Journal of Information Ethics
- Discipline: Information science
- Language: English
- Edited by: R. Hauptmann

Publication details
- History: 1992–Present
- Publisher: McFarland & Company
- Frequency: Biannually

Standard abbreviations
- ISO 4: J. Inf. Ethics

Indexing
- ISSN: 1061-9321 (print) 1941-2894 (web)

Links
- Journal homepage;

= Journal of Information Ethics =

The Journal of Information Ethics is an academic journal of philosophy. The editor-in-chief is Robert Hauptmann. It has been published biannually since 1992 by McFarland & Company and the Center for Art and Media Karlsruhe. The publisher description of editorial content reads:"From the ethics of Caller ID to transmission of sexually explicit materials via Internet, the information age presents a barrage of ethical challenges. In this acclaimed twice-yearly journal, some of the brightest and most influential figures in the information sciences confront a broad range of these transdisciplinary issues."
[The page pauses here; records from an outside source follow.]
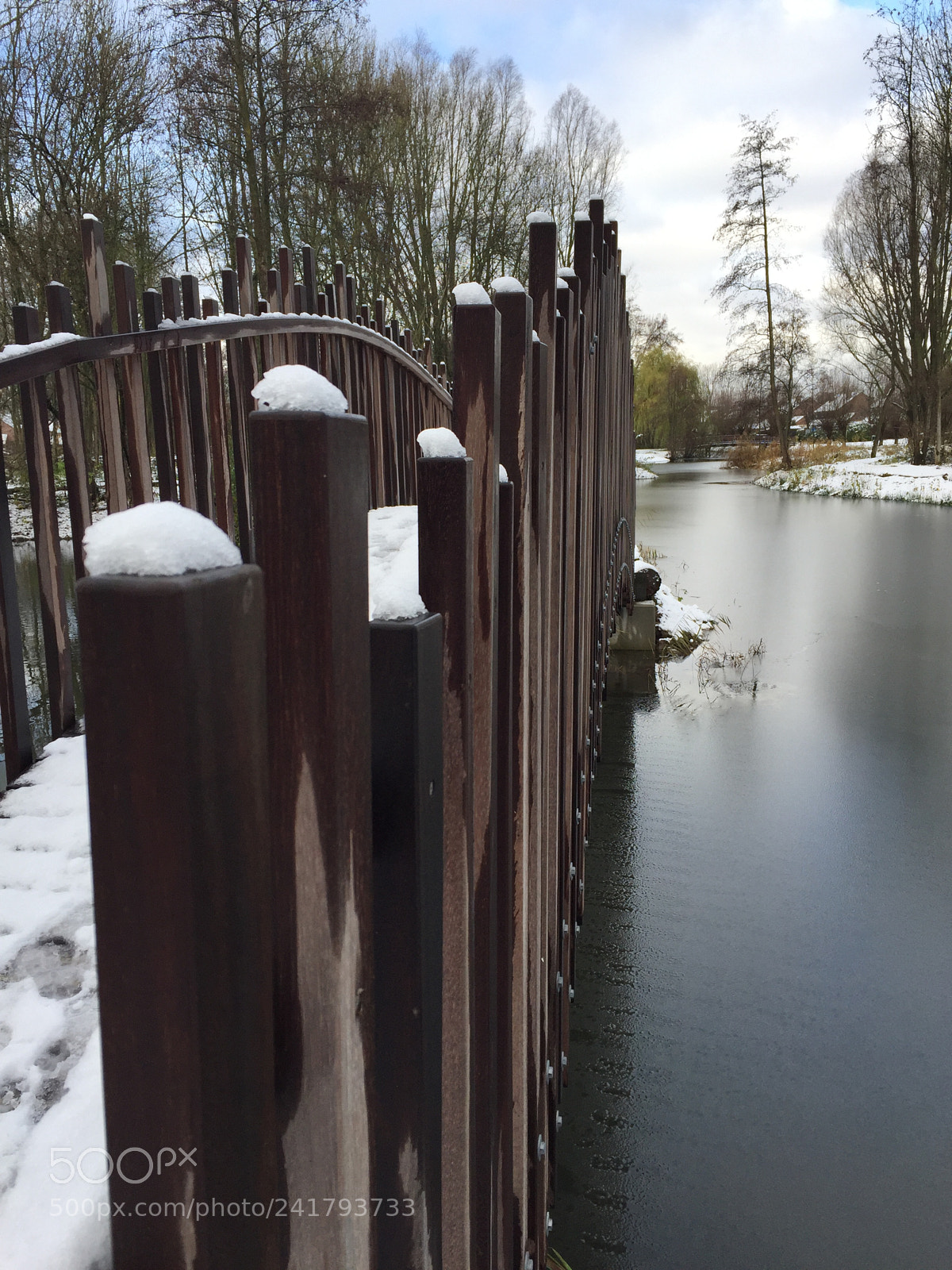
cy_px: 635
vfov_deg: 61.7
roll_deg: +1.7
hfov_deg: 48.2
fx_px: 1063
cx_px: 476
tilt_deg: -10.0
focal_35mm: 29
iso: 32
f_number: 2.2
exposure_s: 1/439
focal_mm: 4.15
According to Ulrich's Periodicals Directory, it "deals with ethical issues in all of the information sciences, from library acquisitions to database management, with a multidisciplinary approach."

==Review and indexes==
According to the publisher's web site, the journal has been reviewed by Library Journal, Choice: Current Reviews for Academic Libraries, Special Libraries, and Library and Information Science Annual.

It is abstracted and indexed in Library Literature, Library, Information Science & Technology Abstracts, Scopus, PubMed, ATLA Religion, and The Philosophers' Index.